In the ongoing Dungeons And Dragons campaign I'm running for two friends, the main characters had reached a major milestone in their adventures. After seven game sessions, our dwarven protagonists had to start a long journey out into the world, which mean for the first time in seven sessions, they would be travelling outside the valley we had created for them. It was uncharted territory... literally, as neither me nor the players had defined anything beyond the setting we had roleplayed in for the past four months! The map was blank!
It was time for some more collaborative world-building, so the three of us got together between sessions for a couple hours and a couple coffees. My goal was the same as it was when we first put together the game: to make sure everyone participating in the game had a say in what the next portion of our game would be.
Traditionally, the GM would shoulder most of this responsibility, creating the world and NPCs and situations, and let the players discover and explore. But then you run the risk of disinterested players, or players going down unexpected paths, or putting in hours of prep-work that never gets used. We had a lot of success with how the initial setting had been put together, there was no reason it couldn't work again.
So, over coffee, we roughed out a new country that our dwarven adventurers would have to cross. As players, they would be spending multiple game sessions in this new foreign land, so it had be as fascinating as we could make it. I would be GMing the players through this new setting for multiple game sessions, so it had to be just as fascinating to me, but also ripe with potential obstacles, dangers, goals, and situations I could throw at them.
What sort of land is it? What sort of climate is it? What is the dominant race in this land? What is the culture like? Wo is in charge? How are they in charge? How is land and government and culture connected to our previously defined dwarven setting? Do they trade? Are they allies or enemies or neutral? What is the main advantage to living here? What is the main disadvantage? What are a couple interesting elements we can throw in to mix things up, regardless of logic or common sense? Now can we stirr those new, interesting elements in properly?
Eventually we had a clear picture of our new land, a desert country named Tuat, ruled over by Dragonborn and Lizardfolk. We had a two of three city names, places that naturally evolved out of our ideas, but ended up standing on their own as we added cool twists. We didn't have clear good guys and bad guys, but instead had great swaths of greys for our heroes to get entangled in. We decided it was going to have a major dwarven city to start with, just to give our protagonists (who have never left their valley before nor travelled any significant distance away from home) a safe harbour to start, but from then on it would be a strange and different place from what they were used to.

__PROVIDED MATERIAL__.

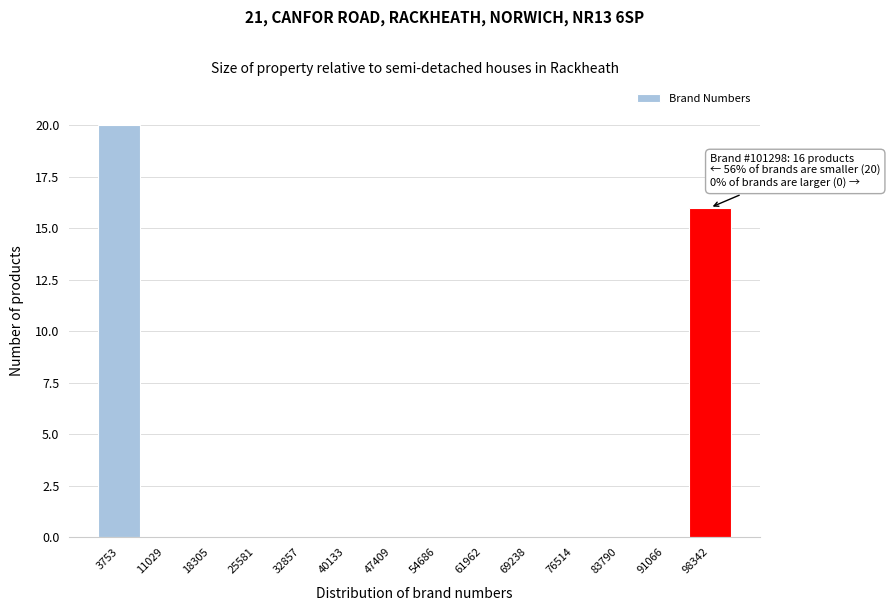

Which range on the x-axis has the tallest bar?

0 to 7000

__THE TASK__. Rewrite the stretch from "It was time" through "couldn't work again." in the world-building post, replacing "NPCs" with "non-player characters".

__SOLUTION__.
It was time for some more collaborative world-building, so the three of us got together between sessions for a couple hours and a couple coffees. My goal was the same as it was when we first put together the game: to make sure everyone participating in the game had a say in what the next portion of our game would be.
Traditionally, the GM would shoulder most of this responsibility, creating the world and non-player characters and situations, and let the players discover and explore. But then you run the risk of disinterested players, or players going down unexpected paths, or putting in hours of prep-work that never gets used. We had a lot of success with how the initial setting had been put together, there was no reason it couldn't work again.